Segment Start: Supplied text

Pain Management

Role of psychology in pain management

When you are in pain, it is natural to feel angry, sad, hopeless, and/or depressed. Pain can alter your personality, disrupt your sleep, and interfere with your work and relationships. Psychological treatment can be considered for any recurrent pain issue in collaboration with other pain management treatments recommended by your healthcare team.  Benefits of therapy include, but are not limited to, increased self-management of pain, improved pain-coping resources, reduced pain-related disability, and reduced emotional distress.

The most common psychological treatments are:

Talk therapy: We will take history of your symptoms, identify positive qualities that will help with recovery, and work towards acceptance.

Relaxation Training: Learning how to control your response to chronic pain and release tension and anxiety, that often exaggerate a painful physical condition, will aid in alleviating symptoms.

Segment End: Supplied text

Tasks to perform ::
- a) Copy the pain management text from "The most common" up to and including "work towards acceptance.", word for word.
- b) Answer these questions using the pain management text.
(i) Besides angry, which feelings does it call natural when you are in pain?
(ii) What does talk therapy work towards?
(iii) What does relaxation training teach you to release?
The rows after this point are separate from the pain management text.

Segment Start: Information provided

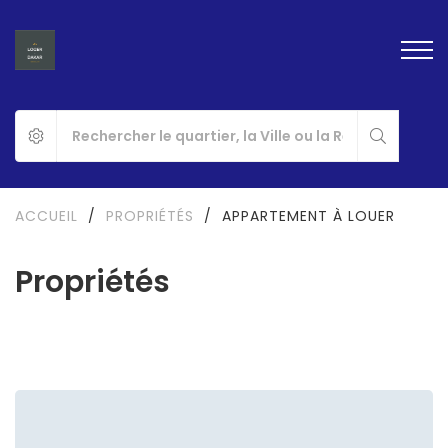
ACCUEIL
/
PROPRIÉTÉS
/
APPARTEMENT À LOUER
Propriétés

Segment End: Information provided

Written answers ::
- a)
The most common psychological treatments are:

Talk therapy: We will take history of your symptoms, identify positive qualities that will help with recovery, and work towards acceptance.

- b)
(i) Sad, hopeless, and/or depressed.
(ii) Acceptance.
(iii) Tension and anxiety.